Qualche giorno fa, in un’intervista, l’allenatore della Sampdoria ha elogiato un suo giocatore perché per migliorare le sue prestazione, ha iniziato a svolgere due allenamenti doppi alla settimana. Nel calcio sicuramente fare due allenamenti doppi alla settimana è una cosa più unica che rara e questo fa onore al giocatore in questione, quello che è interessante, è notare quanto si sono allenati e si allenano alcuni atleti delle recenti olimpiadi di Rio:

Elia Viviani medaglia d’oro ciclismo su pista, dichiara:” ho lavorato tanto e bene, semplicemente. Per vincere l’oro olimpico bisogna fare fatica, non c’è alternativa. Anche tripla seduta giornaliera: pista, palestra, pista. Partenze da fermo a ripetizione per limare il gap rispetto agli altri: tre decimi fanno tantissimo nell’economia della classifica finale. E poi studio meticoloso dei materiali, prove nella galleria del vento, modifiche dell’assetto in bici, per essere più aerodinamico. Quanti lavori in altura. E quando non era possibile, la notte a dormire in quota e il giorno dopo a lavorare in pista: tre-quattro ore avanti e indietro. Ci ho investito tanto, si.”

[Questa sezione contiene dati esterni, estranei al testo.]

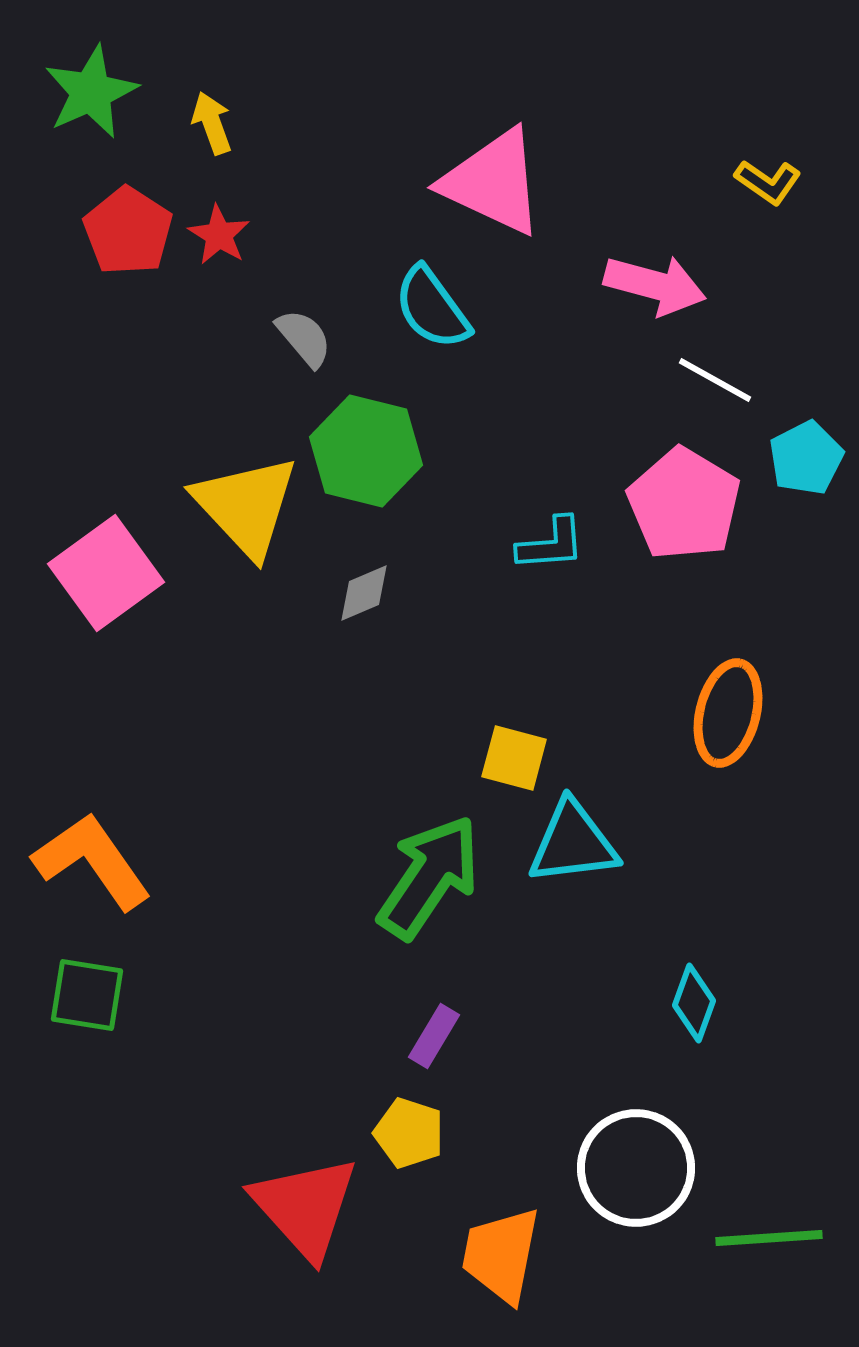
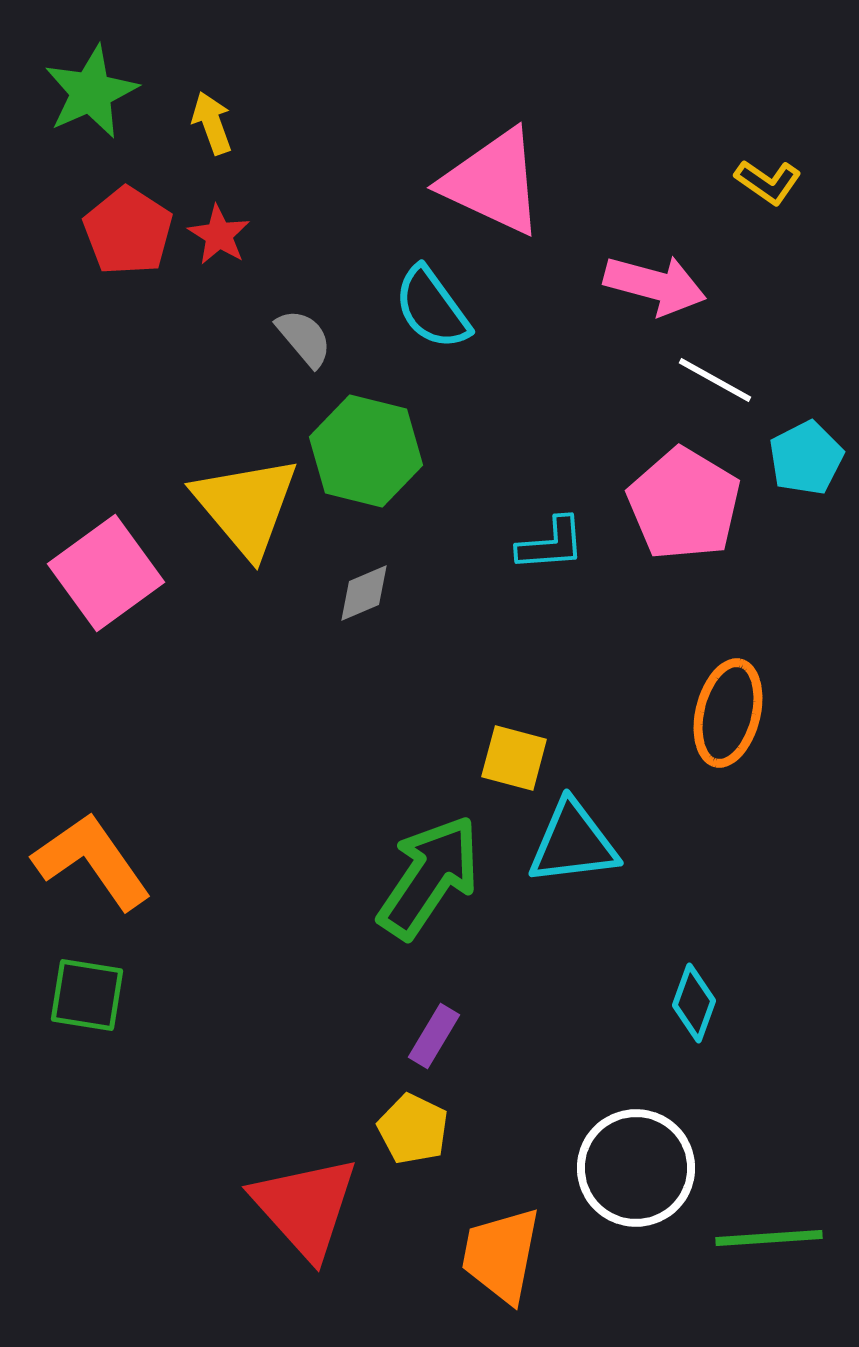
yellow triangle: rotated 3 degrees clockwise
yellow pentagon: moved 4 px right, 4 px up; rotated 8 degrees clockwise
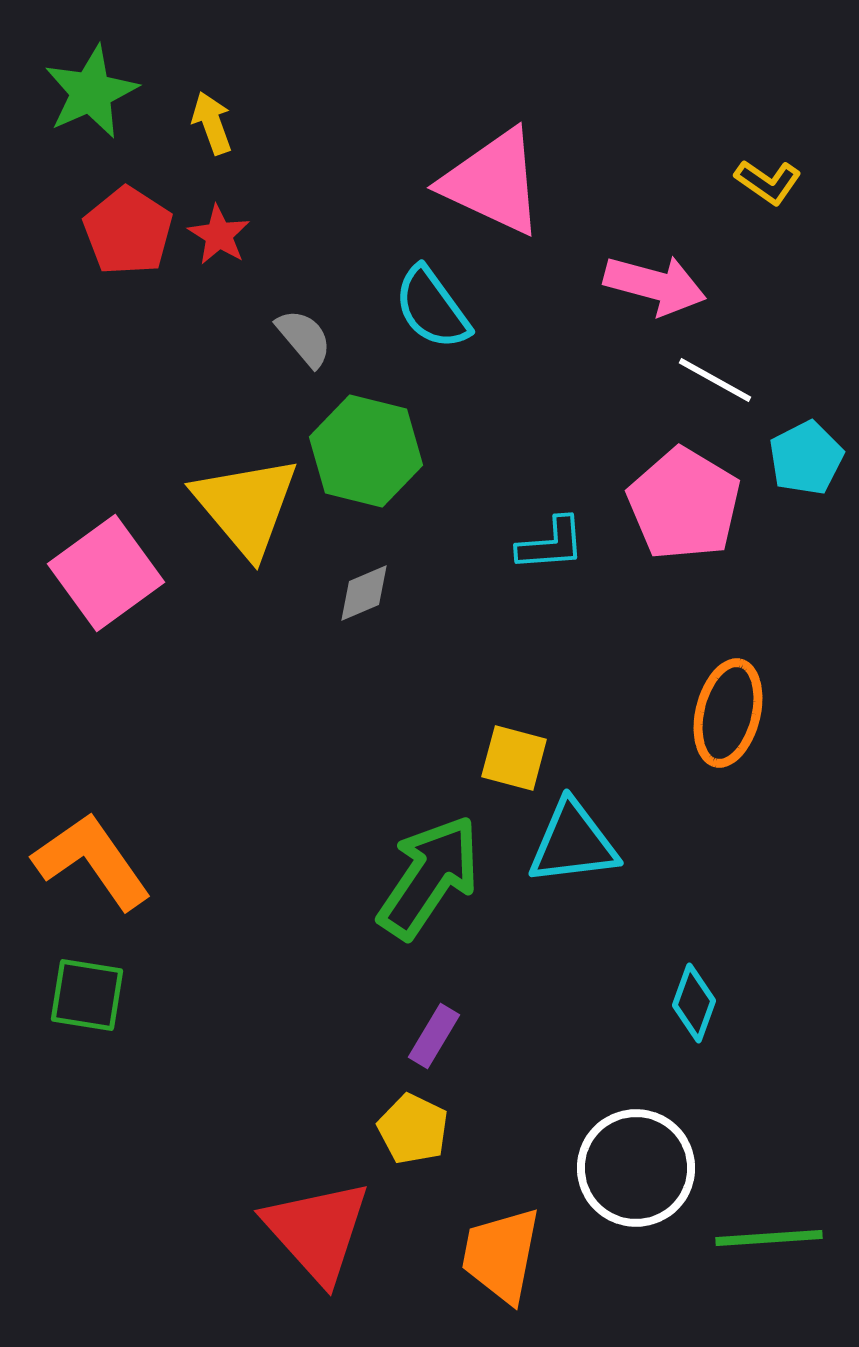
red triangle: moved 12 px right, 24 px down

Giovanni Pallielo che con i suoi 46 anni è l’italiano più “esperto” a salire su un podio (ha vinto la medaglia d’argento) ha dichiarato che si allena 8 ore al giorno e spara più di 60.000 colpi all’anno. Che suddivisi per circa 220 giorni lavorativi, al netto dei sabati, le domeniche e un po’ di giorni di pausa, sono circa 237 colpi al giorno.

Tania Caniotto storica medaglia di bronzo nei tuffi alle olimpiadi di Rio, inizia la mattina alle nove, dove si reca in piscina per allenarsi circa un’ora e mezza con pedana facilitante e trampolino a secco. Poi alle undici meno un quarto entra in acqua, dove resta un’altra ora e mezza. Dopo la pausa pranzo, torna in piscina verso le tre, dove fa di nuovo allenamento e piscina, per finire alle sei e mezza del pomeriggio. La cosa sorprendente è che durante un’intervista alla domanda: chi sono i suoi eroi sportivi, risponde: “le cinesi, si alleano il triplo di me, è giusto che vincano loro.”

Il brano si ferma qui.